Officials did not specify why the other bidders — Aetna Health of Iowa, CareSource Iowa and UCare Iowa — were not selected.
However, in the review of the bidders’ proposals, officials highlighted weakness within individual applications to join the program. Reasons companies were docked points included limited managed care experience or lack of details in how initiatives would be deployed in Iowa.
State officials say the Medicaid program has improved
It’s been a little more than a year since Matney took the helm as director of the Iowa Medicaid program. In that time, Matney said program administrators are listening to members’ and providers’ feedback “like we never have before,” and taking those experiences to build a strategy to improve Iowa Medicaid.
“Since Day One, Director Matney has focused on tangible improvements for the Medicaid program,” said Kelly Garcia, director of the Iowa Department of Health and Human Services. “She has charted out a vision to identify and address gaps, to focus on outcomes, to improve infrastructure and operations and to promote transparency.”
Garcia continued, “Under Director Matney’s leadership the Iowa Medicaid program is really addressing the needs heard from the Iowans who rely on us. Making sure those we serve and those who advocate on their behalf are embedded in the conversation is the right thing to do and the work we’re doing reflects that.”
After a troubled history, state officials say they’ve included more checks on the program
Then-Gov. Terry Branstad announced his decision to switch to private management of the Medicaid program in early 2015, and despite intense pushback from Democrats and other critics, moved forward with the plan the following year.
Less than two years after rollout, AmeriHealth Caritas, one of the three national companies picked to manage Iowans health care, withdrew from the giant program.
Then in 2019, another managed care organization — UnitedHealthcare — quit after company officials disputed its contract with state leadership.

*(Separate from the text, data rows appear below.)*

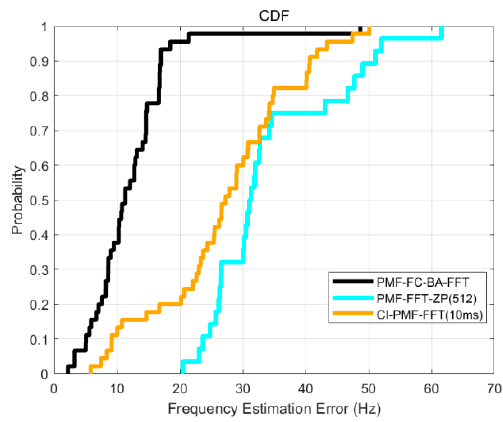
Figure 20. CDF curves of frequency estimation results.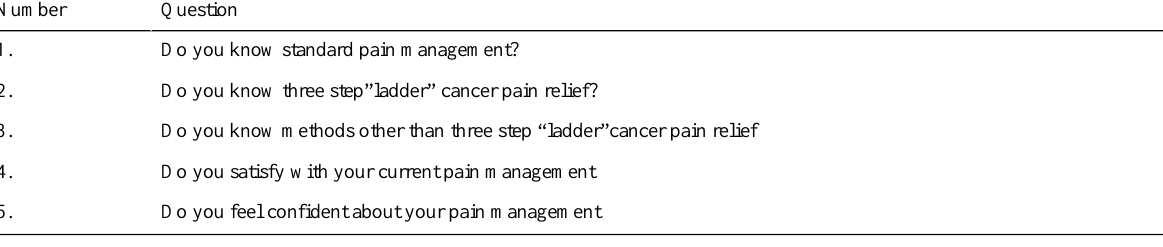
Table 1. Pain management knowledge questionnaire.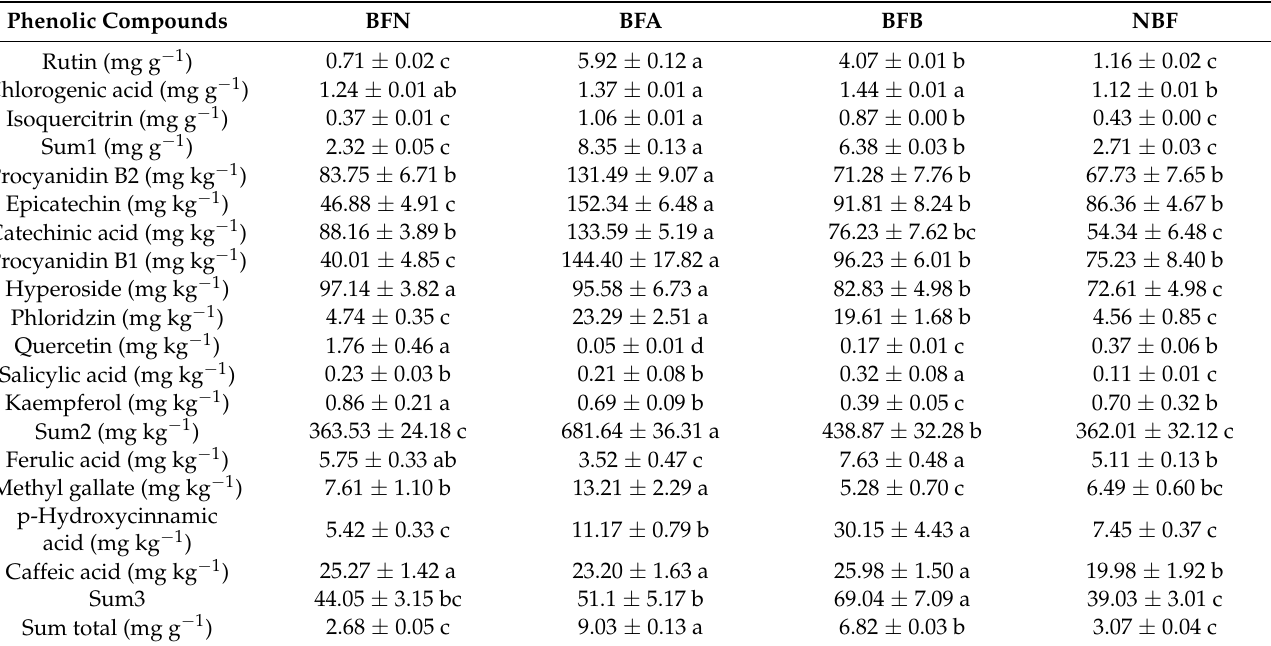
Table 1. Effects of sunburn on composition of phenolic compounds.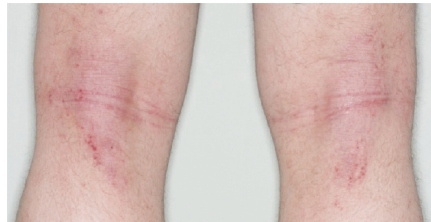
Figure2:Ill-definederythematouspatchesonthebacksoftheknees with scaling, lichenification, and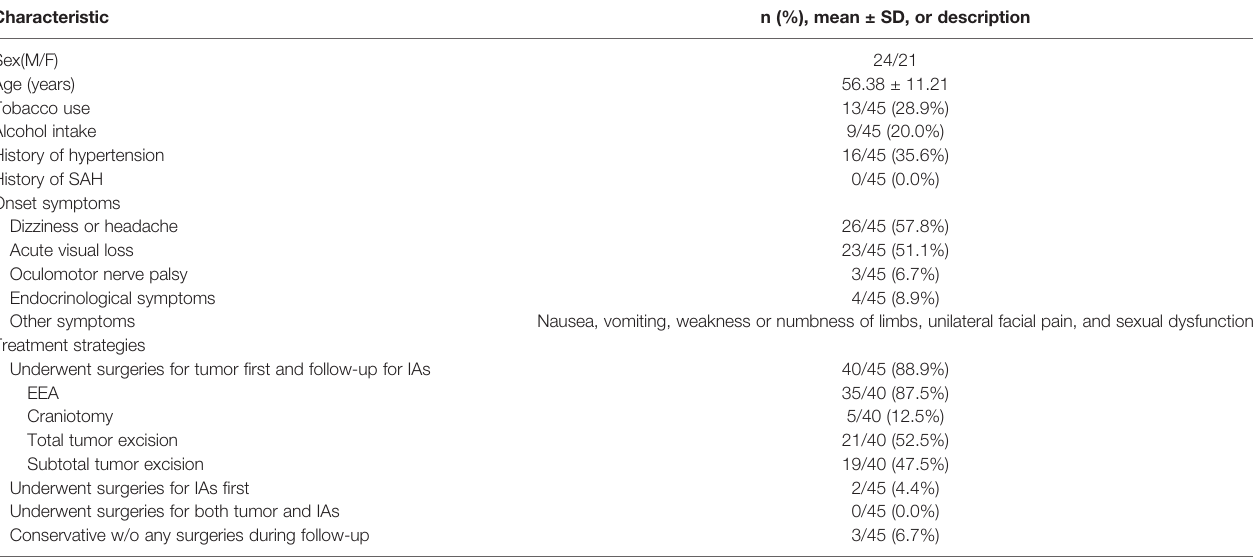
TABLE 1 | Baseline characteristics of included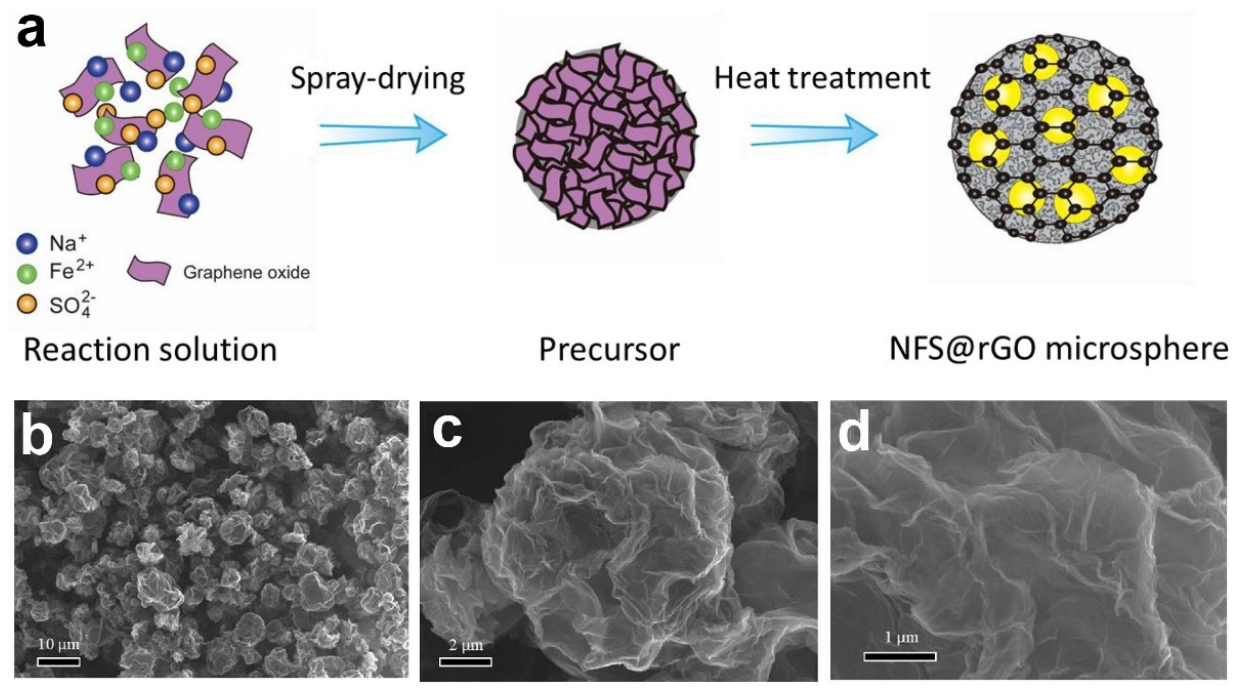
Figure 18. ( a ) The fabrication steps of NFS@rGO microspheres; ( b – d ) SEM images of graphene coated Na 2 . 4 Fe 1 . 8 (SO 4 ) 3 microspheres with different magnifications. Reproduced with permission [99]. Copyright 2021, Elsevier.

Iowa Total Care took the helm shortly after the exit.
The “lessons learned” from these departures included creating a bid process and onboarding process for new managed care organizations that is robust to mitigate future issues with members getting services and providers being paid, Matney said.
That includes rigorous testing of claims submissions for services provided to members. Matney said prior to the 2016 implementation of managed care, program administrators learned they needed more provider input. This time around, Matney said the state is “going to be pushing hard and knocking on a lot of doors to get that participation.”
“From the initial rollout of managed care, we really did learn a lot about oversight and a lot about relationship development,” Matney said. “But we also learned a lot about what the program needs from the perspective of really solid rate development — not just for the managed care organizations, but for providers as well.”
Both AmeriHealth and UnitedHealthcare complained about the loss of hundreds of millions of dollars managing health care for thousands of fragile Iowans. While it’s not the state’s goal to help make companies rich off the Medicaid program, Matney said state leaders “do need to have everything in place so that they are financially stable.”
Matney said she’s also working to build transparent relationships with these insurers, so the state can be supportive as these companies manage often complex health benefits for Iowans.
“Ultimately, their success is our success,” Matney said.